* [Assigned task] Please revise the lines from the line with "Перекидные системы –" to the line with "منذ 20 ساعة", changing "рестораны" to "столовые" and keeping everything else unchanged. Give only those lines, without the pictures.
** Opening Source data block **
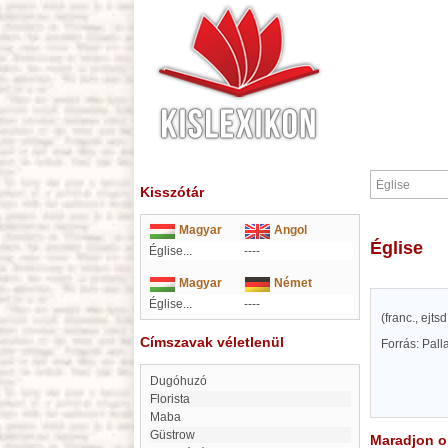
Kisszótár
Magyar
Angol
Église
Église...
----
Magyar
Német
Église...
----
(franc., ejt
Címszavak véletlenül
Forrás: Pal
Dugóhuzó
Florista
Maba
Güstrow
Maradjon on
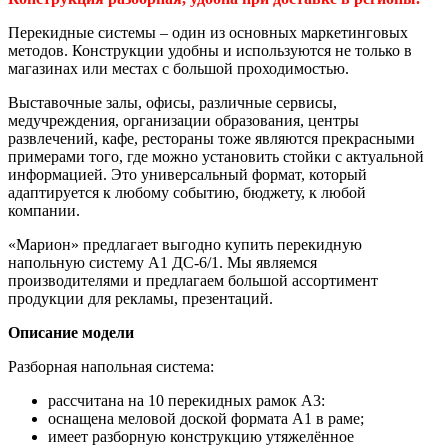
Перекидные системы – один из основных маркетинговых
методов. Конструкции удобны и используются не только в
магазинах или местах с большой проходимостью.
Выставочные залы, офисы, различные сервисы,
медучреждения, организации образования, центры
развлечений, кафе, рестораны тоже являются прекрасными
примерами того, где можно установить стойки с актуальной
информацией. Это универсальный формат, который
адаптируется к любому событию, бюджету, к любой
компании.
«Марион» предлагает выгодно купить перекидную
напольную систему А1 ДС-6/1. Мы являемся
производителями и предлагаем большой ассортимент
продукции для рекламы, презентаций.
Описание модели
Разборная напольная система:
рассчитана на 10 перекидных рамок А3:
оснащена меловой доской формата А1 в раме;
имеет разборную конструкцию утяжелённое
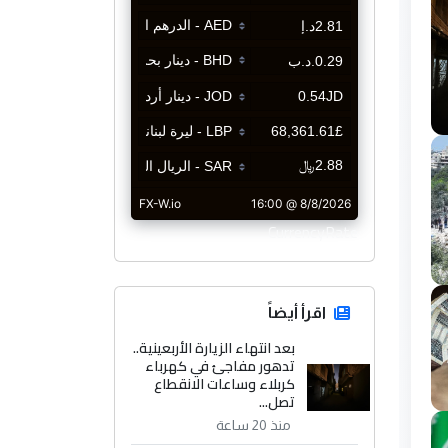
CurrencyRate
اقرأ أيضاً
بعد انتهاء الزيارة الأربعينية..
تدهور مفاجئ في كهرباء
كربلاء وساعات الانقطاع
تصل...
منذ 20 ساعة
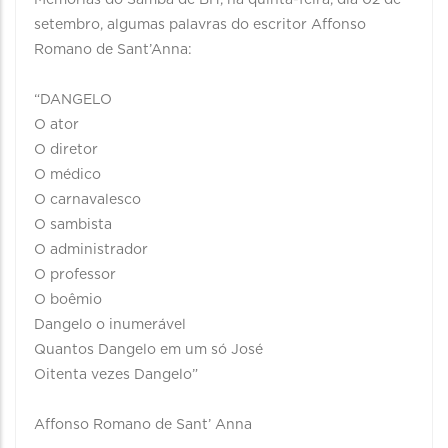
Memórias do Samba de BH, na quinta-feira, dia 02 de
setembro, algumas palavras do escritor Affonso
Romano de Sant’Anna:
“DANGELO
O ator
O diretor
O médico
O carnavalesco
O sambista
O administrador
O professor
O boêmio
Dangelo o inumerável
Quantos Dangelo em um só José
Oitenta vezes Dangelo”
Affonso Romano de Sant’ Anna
** Closing Source data block **
** Opening Source data block **
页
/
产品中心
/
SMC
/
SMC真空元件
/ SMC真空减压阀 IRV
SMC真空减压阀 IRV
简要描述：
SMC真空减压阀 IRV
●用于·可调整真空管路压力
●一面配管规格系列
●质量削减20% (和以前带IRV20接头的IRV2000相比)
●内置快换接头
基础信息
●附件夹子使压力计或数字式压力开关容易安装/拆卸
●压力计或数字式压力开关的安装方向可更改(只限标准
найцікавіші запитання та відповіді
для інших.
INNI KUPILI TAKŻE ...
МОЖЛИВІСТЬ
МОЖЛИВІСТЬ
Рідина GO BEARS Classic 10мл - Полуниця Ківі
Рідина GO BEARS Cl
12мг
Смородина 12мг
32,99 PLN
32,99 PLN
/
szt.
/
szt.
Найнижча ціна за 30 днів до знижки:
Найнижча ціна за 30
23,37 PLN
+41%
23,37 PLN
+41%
** Closing Source data block **
** Opening Source data block **
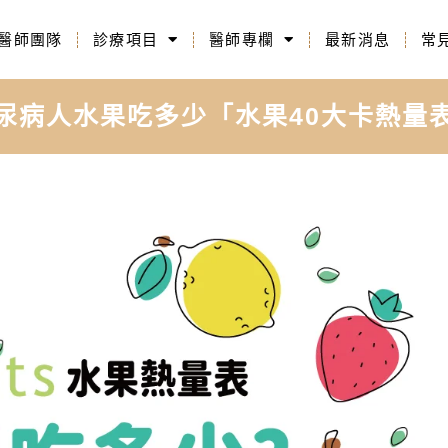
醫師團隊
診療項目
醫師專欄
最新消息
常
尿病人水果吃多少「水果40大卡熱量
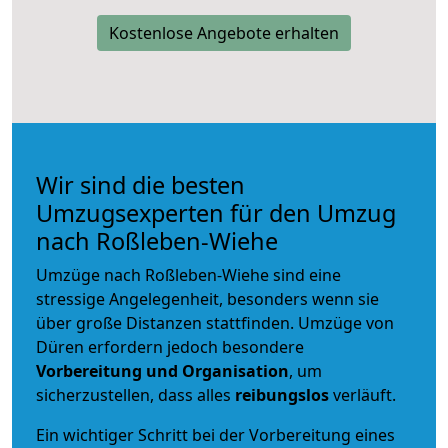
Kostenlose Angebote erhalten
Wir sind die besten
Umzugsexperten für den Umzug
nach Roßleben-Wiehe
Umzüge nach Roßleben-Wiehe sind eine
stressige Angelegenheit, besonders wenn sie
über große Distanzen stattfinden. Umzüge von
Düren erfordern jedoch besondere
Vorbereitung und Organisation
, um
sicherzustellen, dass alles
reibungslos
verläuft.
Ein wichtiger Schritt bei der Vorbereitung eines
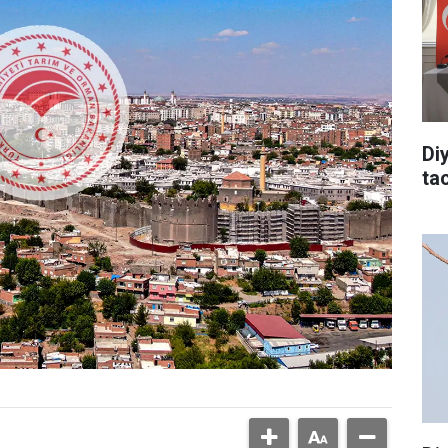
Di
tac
** Closing Source data block **
* [Task solution]
Перекидные системы – один из основных маркетинговых
методов. Конструкции удобны и используются не только в
магазинах или местах с большой проходимостью.
Выставочные залы, офисы, различные сервисы,
медучреждения, организации образования, центры
развлечений, кафе, столовые тоже являются прекрасными
примерами того, где можно установить стойки с актуальной
информацией. Это универсальный формат, который
адаптируется к любому событию, бюджету, к любой
компании.
«Марион» предлагает выгодно купить перекидную
напольную систему А1 ДС-6/1. Мы являемся
производителями и предлагаем большой ассортимент
продукции для рекламы, презентаций.
Описание модели
Разборная напольная система:
рассчитана на 10 перекидных рамок А3:
оснащена меловой доской формата А1 в раме;
имеет разборную конструкцию утяжелённое
CurrencyRate
اقرأ أيضاً
بعد انتهاء الزيارة الأربعينية..
تدهور مفاجئ في كهرباء
كربلاء وساعات الانقطاع
تصل...
منذ 20 ساعة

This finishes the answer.